### Exercise aim
Produce a verbatim copy of the records, and keep the images out of it.

(Stored data entries)
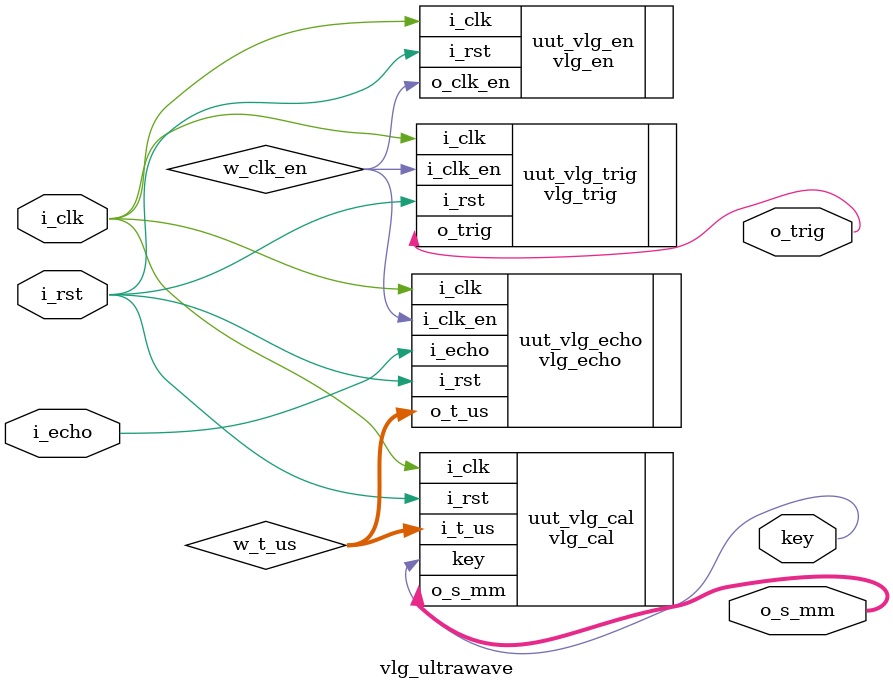
<source format=v>
`timescale 1ns/1ps

module vlg_ultrawave(
	input i_clk,
	input i_rst,
	input i_echo,
	output o_trig,
	output key,
	output [15:0] o_s_mm
    );

localparam SYS_CLK_STEP = 20;
wire w_clk_en;
wire [15:0] w_t_us;
wire [15:0] w_t_filt_us;
wire w_echo_en;
/**********Ê¹ÄÜÊ±ÖÓ²úÉúÄ£¿é**********/
vlg_en #(
	.SYS_CLK_STEP(SYS_CLK_STEP)

	)		
uut_vlg_en(
	.i_clk(i_clk),
	.i_rst(i_rst),
	.o_clk_en(w_clk_en)
    );	
/***********************************/

/***********²úÉú´¥·¢ÐÅºÅo_trigÇý¶¯³¬Éù²¨Ä£¿é¹¤×÷*********/
vlg_trig    uut_vlg_trig(
	.i_clk(i_clk),
	.i_rst(i_rst),
	.i_clk_en(w_clk_en),
	.o_trig(o_trig)
	);
/****************************************************/

/**********³¬Éù²¨Ä£¿é»ØÏìÐÅºÅi_echoÒý½Å¸ßµçÆ½Ê±¼ä²âÁ¿**********/
vlg_echo    uut_vlg_echo(
	.i_clk(i_clk),
	.i_rst(i_rst),
	.i_echo(i_echo),
	.i_clk_en(w_clk_en),
	.o_t_us(w_t_us)
	//.o_echo_en(w_echo_en)
	);
/**********************************************************/

/**********½«»ØÏìÐÅºÅ¸ßµçÆ½Ê±¼ä(us)Í¨¹ý¹«Ê½×ª»»³É¾àÀë(mm)**********/
vlg_cal		uut_vlg_cal(
	.i_clk(i_clk),
	.i_rst(i_rst),
	.i_t_us(w_t_us),
	.o_s_mm(o_s_mm),
	.key(key)
	);
/*************************************************************/

endmodule

</source>
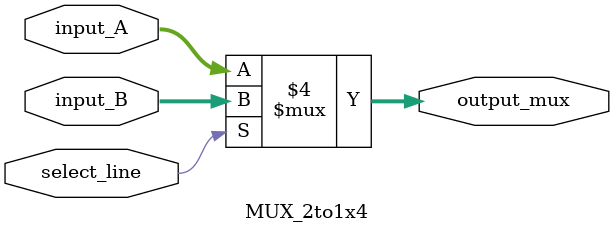
<source format=v>
module MUX_2to1x4 (select_line, input_A, input_B, output_mux);

input select_line;
input [3:0] input_A, input_B;
output [3:0] output_mux;

reg [3:0] output_mux;

always @(select_line or input_A or input_B)
begin
	if (select_line == 1'b0)
		output_mux = input_A;
	else
		output_mux = input_B;
end

endmodule

</source>
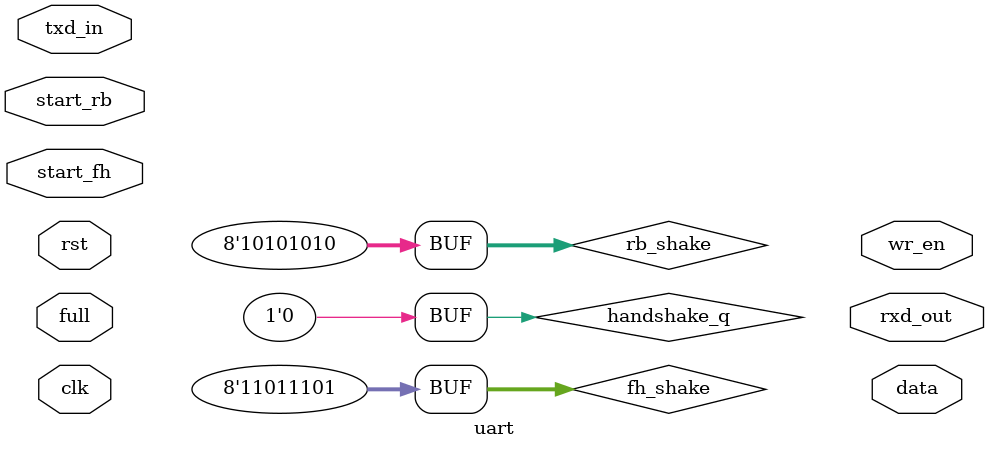
<source format=sv>
module uart(
    input logic        clk,
    input logic        rst,
    input logic        start_fh,
    input logic        start_rb,
    input logic        full,
    input logic        txd_in,

    output logic [7:0] data,
    output logic       wr_en,
    output logic       rxd_out
);

parameter CLK_FREQ_HZ = 7_000_000, BAUD_RATE = 115200;
localparam WAIT_TIME = $ceil(CLK_FREQ_HZ/BAUD_RATE);

typedef enum logic [2:0] {IDLE, FETCH, READBACK} uart_t;
uart_t uart_state;

byte rb_shake = 'hAA;
byte fh_shake = 'hDD;

logic handshake_q = 0;

always_ff @(posedge clk) begin
    if (rst) begin
        uart_state <= IDLE;
    end else begin
        case (uart_state)
            IDLE: begin
               if (start_rb)
                   uart_state <= READBACK;
               else if (start_fh)
                   uart_state <= FETCH;
            end

            READBACK: begin
                if (!handshake_q) begin
                    
                end
            end

            default: begin
                uart_state <= IDLE;
            end
        endcase
    end
end

endmodule

</source>
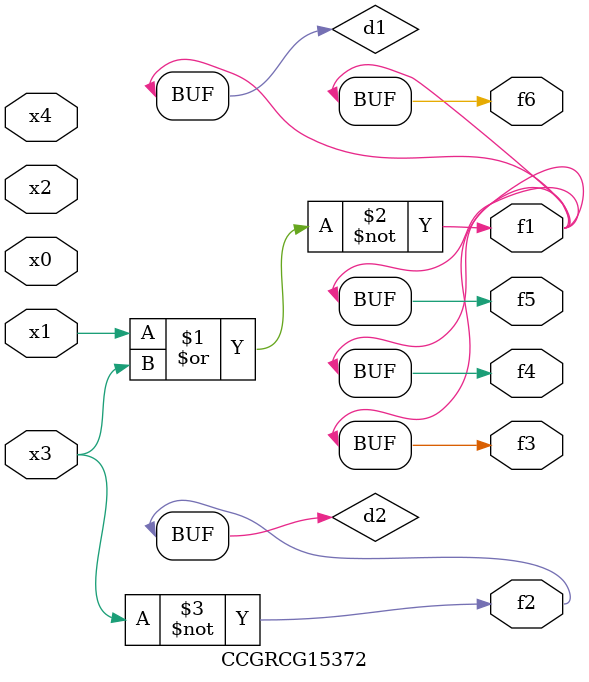
<source format=v>
module CCGRCG15372(
	input x0, x1, x2, x3, x4,
	output f1, f2, f3, f4, f5, f6
);

	wire d1, d2;

	nor (d1, x1, x3);
	not (d2, x3);
	assign f1 = d1;
	assign f2 = d2;
	assign f3 = d1;
	assign f4 = d1;
	assign f5 = d1;
	assign f6 = d1;
endmodule

</source>
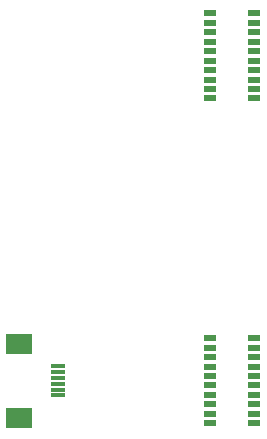
<source format=gbr>
%TF.GenerationSoftware,KiCad,Pcbnew,8.0.3*%
%TF.CreationDate,2024-07-26T09:17:15-04:00*%
%TF.ProjectId,touch_adaptor,746f7563-685f-4616-9461-70746f722e6b,rev?*%
%TF.SameCoordinates,Original*%
%TF.FileFunction,Paste,Top*%
%TF.FilePolarity,Positive*%
%FSLAX46Y46*%
G04 Gerber Fmt 4.6, Leading zero omitted, Abs format (unit mm)*
G04 Created by KiCad (PCBNEW 8.0.3) date 2024-07-26 09:17:15*
%MOMM*%
%LPD*%
G01*
G04 APERTURE LIST*
%ADD10R,1.100000X0.500000*%
%ADD11R,1.300000X0.300000*%
%ADD12R,2.200000X1.800000*%
G04 APERTURE END LIST*
D10*
%TO.C,J3*%
X122900000Y-56400000D03*
X119100000Y-56400000D03*
X122900000Y-57200000D03*
X119100000Y-57200000D03*
X122900000Y-58000000D03*
X119100000Y-58000000D03*
X122900000Y-58800000D03*
X119100000Y-58800000D03*
X122900000Y-59600000D03*
X119100000Y-59600000D03*
X122900000Y-60400000D03*
X119100000Y-60400000D03*
X122900000Y-61200000D03*
X119100000Y-61200000D03*
X122900000Y-62000000D03*
X119100000Y-62000000D03*
X122900000Y-62800000D03*
X119100000Y-62800000D03*
X122900000Y-63600000D03*
X119100000Y-63600000D03*
%TD*%
%TO.C,J4*%
X122900000Y-83900000D03*
X119100000Y-83900000D03*
X122900000Y-84700000D03*
X119100000Y-84700000D03*
X122900000Y-85500000D03*
X119100000Y-85500000D03*
X122900000Y-86300000D03*
X119100000Y-86300000D03*
X122900000Y-87100000D03*
X119100000Y-87100000D03*
X122900000Y-87900000D03*
X119100000Y-87900000D03*
X122900000Y-88700000D03*
X119100000Y-88700000D03*
X122900000Y-89500000D03*
X119100000Y-89500000D03*
X122900000Y-90300000D03*
X119100000Y-90300000D03*
X122900000Y-91100000D03*
X119100000Y-91100000D03*
%TD*%
D11*
%TO.C,J1*%
X106250000Y-86250000D03*
X106250000Y-86750000D03*
X106250000Y-87250000D03*
X106250000Y-87750000D03*
X106250000Y-88250000D03*
X106250000Y-88750000D03*
D12*
X103000000Y-84350000D03*
X103000000Y-90650000D03*
%TD*%
M02*

</source>
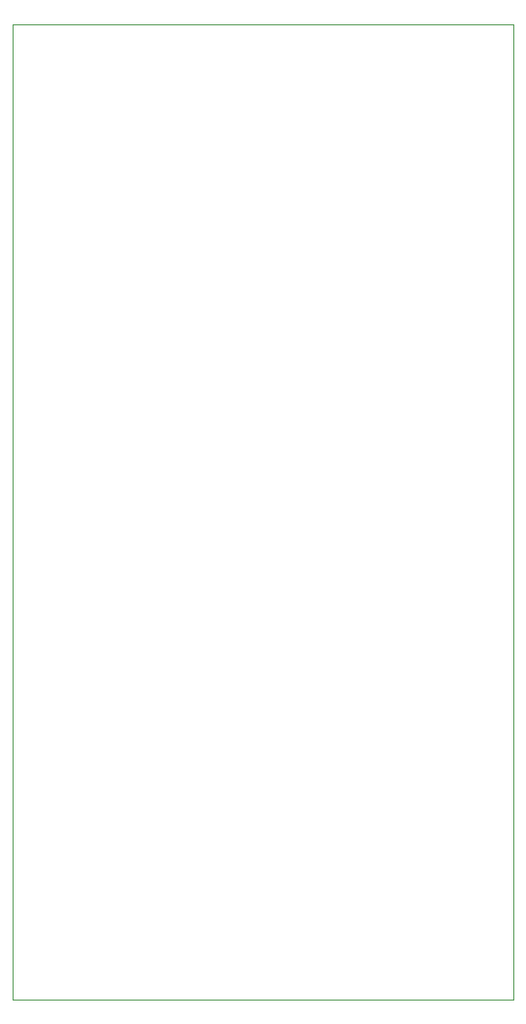
<source format=gbr>
G04 #@! TF.GenerationSoftware,KiCad,Pcbnew,(5.1.2-1)-1*
G04 #@! TF.CreationDate,2022-08-10T15:30:44-04:00*
G04 #@! TF.ProjectId,BassDrum_TR909,42617373-4472-4756-9d5f-54523930392e,rev?*
G04 #@! TF.SameCoordinates,Original*
G04 #@! TF.FileFunction,Profile,NP*
%FSLAX46Y46*%
G04 Gerber Fmt 4.6, Leading zero omitted, Abs format (unit mm)*
G04 Created by KiCad (PCBNEW (5.1.2-1)-1) date 2022-08-10 15:30:44*
%MOMM*%
%LPD*%
G04 APERTURE LIST*
%ADD10C,0.050000*%
G04 APERTURE END LIST*
D10*
X12700000Y-104394000D02*
X12700000Y-12954000D01*
X59690000Y-104394000D02*
X12700000Y-104394000D01*
X59690000Y-12954000D02*
X59690000Y-104394000D01*
X12700000Y-12954000D02*
X59690000Y-12954000D01*
M02*

</source>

### Response to the exercise
<source format=v>
`timescale 1ns/1ps

module vlg_ultrawave(
	input i_clk,
	input i_rst,
	input i_echo,
	output o_trig,
	output key,
	output [15:0] o_s_mm
    );

localparam SYS_CLK_STEP = 20;
wire w_clk_en;
wire [15:0] w_t_us;
wire [15:0] w_t_filt_us;
wire w_echo_en;
/**********Ê¹ÄÜÊ±ÖÓ²úÉúÄ£¿é**********/
vlg_en #(
	.SYS_CLK_STEP(SYS_CLK_STEP)

	)		
uut_vlg_en(
	.i_clk(i_clk),
	.i_rst(i_rst),
	.o_clk_en(w_clk_en)
    );	
/***********************************/

/***********²úÉú´¥·¢ÐÅºÅo_trigÇý¶¯³¬Éù²¨Ä£¿é¹¤×÷*********/
vlg_trig    uut_vlg_trig(
	.i_clk(i_clk),
	.i_rst(i_rst),
	.i_clk_en(w_clk_en),
	.o_trig(o_trig)
	);
/****************************************************/

/**********³¬Éù²¨Ä£¿é»ØÏìÐÅºÅi_echoÒý½Å¸ßµçÆ½Ê±¼ä²âÁ¿**********/
vlg_echo    uut_vlg_echo(
	.i_clk(i_clk),
	.i_rst(i_rst),
	.i_echo(i_echo),
	.i_clk_en(w_clk_en),
	.o_t_us(w_t_us)
	//.o_echo_en(w_echo_en)
	);
/**********************************************************/

/**********½«»ØÏìÐÅºÅ¸ßµçÆ½Ê±¼ä(us)Í¨¹ý¹«Ê½×ª»»³É¾àÀë(mm)**********/
vlg_cal		uut_vlg_cal(
	.i_clk(i_clk),
	.i_rst(i_rst),
	.i_t_us(w_t_us),
	.o_s_mm(o_s_mm),
	.key(key)
	);
/*************************************************************/

endmodule

</source>
<source format=v>
module MUX_2to1x4 (select_line, input_A, input_B, output_mux);

input select_line;
input [3:0] input_A, input_B;
output [3:0] output_mux;

reg [3:0] output_mux;

always @(select_line or input_A or input_B)
begin
	if (select_line == 1'b0)
		output_mux = input_A;
	else
		output_mux = input_B;
end

endmodule

</source>
<source format=sv>
module uart(
    input logic        clk,
    input logic        rst,
    input logic        start_fh,
    input logic        start_rb,
    input logic        full,
    input logic        txd_in,

    output logic [7:0] data,
    output logic       wr_en,
    output logic       rxd_out
);

parameter CLK_FREQ_HZ = 7_000_000, BAUD_RATE = 115200;
localparam WAIT_TIME = $ceil(CLK_FREQ_HZ/BAUD_RATE);

typedef enum logic [2:0] {IDLE, FETCH, READBACK} uart_t;
uart_t uart_state;

byte rb_shake = 'hAA;
byte fh_shake = 'hDD;

logic handshake_q = 0;

always_ff @(posedge clk) begin
    if (rst) begin
        uart_state <= IDLE;
    end else begin
        case (uart_state)
            IDLE: begin
               if (start_rb)
                   uart_state <= READBACK;
               else if (start_fh)
                   uart_state <= FETCH;
            end

            READBACK: begin
                if (!handshake_q) begin
                    
                end
            end

            default: begin
                uart_state <= IDLE;
            end
        endcase
    end
end

endmodule

</source>
<source format=v>
module CCGRCG15372(
	input x0, x1, x2, x3, x4,
	output f1, f2, f3, f4, f5, f6
);

	wire d1, d2;

	nor (d1, x1, x3);
	not (d2, x3);
	assign f1 = d1;
	assign f2 = d2;
	assign f3 = d1;
	assign f4 = d1;
	assign f5 = d1;
	assign f6 = d1;
endmodule

</source>
<source format=gbr>
%TF.GenerationSoftware,KiCad,Pcbnew,8.0.3*%
%TF.CreationDate,2024-07-26T09:17:15-04:00*%
%TF.ProjectId,touch_adaptor,746f7563-685f-4616-9461-70746f722e6b,rev?*%
%TF.SameCoordinates,Original*%
%TF.FileFunction,Paste,Top*%
%TF.FilePolarity,Positive*%
%FSLAX46Y46*%
G04 Gerber Fmt 4.6, Leading zero omitted, Abs format (unit mm)*
G04 Created by KiCad (PCBNEW 8.0.3) date 2024-07-26 09:17:15*
%MOMM*%
%LPD*%
G01*
G04 APERTURE LIST*
%ADD10R,1.100000X0.500000*%
%ADD11R,1.300000X0.300000*%
%ADD12R,2.200000X1.800000*%
G04 APERTURE END LIST*
D10*
%TO.C,J3*%
X122900000Y-56400000D03*
X119100000Y-56400000D03*
X122900000Y-57200000D03*
X119100000Y-57200000D03*
X122900000Y-58000000D03*
X119100000Y-58000000D03*
X122900000Y-58800000D03*
X119100000Y-58800000D03*
X122900000Y-59600000D03*
X119100000Y-59600000D03*
X122900000Y-60400000D03*
X119100000Y-60400000D03*
X122900000Y-61200000D03*
X119100000Y-61200000D03*
X122900000Y-62000000D03*
X119100000Y-62000000D03*
X122900000Y-62800000D03*
X119100000Y-62800000D03*
X122900000Y-63600000D03*
X119100000Y-63600000D03*
%TD*%
%TO.C,J4*%
X122900000Y-83900000D03*
X119100000Y-83900000D03*
X122900000Y-84700000D03*
X119100000Y-84700000D03*
X122900000Y-85500000D03*
X119100000Y-85500000D03*
X122900000Y-86300000D03*
X119100000Y-86300000D03*
X122900000Y-87100000D03*
X119100000Y-87100000D03*
X122900000Y-87900000D03*
X119100000Y-87900000D03*
X122900000Y-88700000D03*
X119100000Y-88700000D03*
X122900000Y-89500000D03*
X119100000Y-89500000D03*
X122900000Y-90300000D03*
X119100000Y-90300000D03*
X122900000Y-91100000D03*
X119100000Y-91100000D03*
%TD*%
D11*
%TO.C,J1*%
X106250000Y-86250000D03*
X106250000Y-86750000D03*
X106250000Y-87250000D03*
X106250000Y-87750000D03*
X106250000Y-88250000D03*
X106250000Y-88750000D03*
D12*
X103000000Y-84350000D03*
X103000000Y-90650000D03*
%TD*%
M02*

</source>
<source format=gbr>
G04 #@! TF.GenerationSoftware,KiCad,Pcbnew,(5.1.2-1)-1*
G04 #@! TF.CreationDate,2022-08-10T15:30:44-04:00*
G04 #@! TF.ProjectId,BassDrum_TR909,42617373-4472-4756-9d5f-54523930392e,rev?*
G04 #@! TF.SameCoordinates,Original*
G04 #@! TF.FileFunction,Profile,NP*
%FSLAX46Y46*%
G04 Gerber Fmt 4.6, Leading zero omitted, Abs format (unit mm)*
G04 Created by KiCad (PCBNEW (5.1.2-1)-1) date 2022-08-10 15:30:44*
%MOMM*%
%LPD*%
G04 APERTURE LIST*
%ADD10C,0.050000*%
G04 APERTURE END LIST*
D10*
X12700000Y-104394000D02*
X12700000Y-12954000D01*
X59690000Y-104394000D02*
X12700000Y-104394000D01*
X59690000Y-12954000D02*
X59690000Y-104394000D01*
X12700000Y-12954000D02*
X59690000Y-12954000D01*
M02*

</source>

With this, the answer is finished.